Eine Vision, die künftig nach Meinung einiger Protagonisten Reisen stark vereinfachen, den PKW abschaffen und damit die Städte vor dem Verkehrskollaps retten soll. Das vertritt u.a. Sampo Hietanen, der den ersten Schritt zu dieser Transformation bereits in Helsinki gewagt hat. Die im November 2017 offiziell eingeführte App heißt "Whim" (englisch "Laune" oder "Marotte") und ist die Repräsentation von MaaS. Die Firma, die sie realisiert hat, heißt dementsprechend MaaS Global und Sampo Hietanen ist ihr Gründer. Und die Nutzerzahlen steigen beständig. 
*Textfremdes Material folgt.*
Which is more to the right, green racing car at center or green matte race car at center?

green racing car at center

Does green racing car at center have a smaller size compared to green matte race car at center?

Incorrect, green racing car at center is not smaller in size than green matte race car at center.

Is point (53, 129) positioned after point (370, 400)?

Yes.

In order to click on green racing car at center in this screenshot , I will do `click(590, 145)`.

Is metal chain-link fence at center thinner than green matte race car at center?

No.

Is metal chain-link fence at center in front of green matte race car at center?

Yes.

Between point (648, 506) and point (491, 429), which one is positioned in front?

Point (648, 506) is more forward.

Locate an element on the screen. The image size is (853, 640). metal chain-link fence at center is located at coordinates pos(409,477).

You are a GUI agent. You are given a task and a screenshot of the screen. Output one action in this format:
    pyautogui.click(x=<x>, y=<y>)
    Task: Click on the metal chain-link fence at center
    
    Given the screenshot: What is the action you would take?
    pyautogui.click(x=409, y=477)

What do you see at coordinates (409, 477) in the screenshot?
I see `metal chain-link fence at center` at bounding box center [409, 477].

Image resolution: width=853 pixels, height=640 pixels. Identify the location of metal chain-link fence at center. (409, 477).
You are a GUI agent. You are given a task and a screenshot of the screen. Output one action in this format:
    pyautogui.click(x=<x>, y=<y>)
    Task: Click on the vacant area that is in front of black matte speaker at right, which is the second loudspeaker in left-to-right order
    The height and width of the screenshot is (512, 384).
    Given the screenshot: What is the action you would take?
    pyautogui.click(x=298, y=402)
Auf einer Fahrt nach Hakaniemi, zum Marktplatz, will Hietanen dem Autor die Vorteile praktisch vor Augen führen. Whim bietet eine Auswahl an multimodalen Verkehrsmitteln, er wählt "ÖPNV". Gleichzeitig kommt bereits eines der herausragenden Features von Whim zum Tragen: Man kann monatliche Abos abschließen, die die Nutzung des ÖPNV-Netzes für 49 € erlauben, Leihfahrräder, Taxi (in bestimmten Grenzen), Mietwagen (für 49 € / Tag) und Leihfahrräder sind als Gesamtpaket nutzbar. Man kann die App aber auch pro Fahrt einsetzen. Auch hier stehen mehrere Verkehrsmittel zur Auswahl. Das Optimum an Schnelligkeit und Preis ist die Straßenbahn zum Ziel Hakaniemi. Verschiedene Verbindungen werden zur Auswahl gestellt, das Ticket wird mit einem Klick gekauft und ist papierlosVerbindungssuche und Buchung hinter dieser simplen Oberfläche läuft, für den Nutzer unsichtbar, in der Cloud ab. Dabei bietet Whim verschiedene alternative Routen an, wie z.B. die umweltfreundlichste, die bequemste, die "gesündeste" (mit Teilstrecken auf dem Fahrrad), also eine Aufteilung der Reise in Etappen mit verschiedenen Verkehrsmitteln, für die man sonst jede einzelne Etappe gesondert zusammensuchen und einzeln die Tickets kaufen müsste. Bei Whim ist alles in einer Reise verbunden, mit einem Wort: "Intermodales Reisen", wie wir bei datagon das verstehen. Zusätzlich können dynamische Informationen während der Fahrt z.B. eine andere Strecke wählen, wenn es zu Komplikationen kommt. Der Nutzer wird an Ort und Stelle umdirigiert, um möglichst schnell an sein Ziel zu gelangen. 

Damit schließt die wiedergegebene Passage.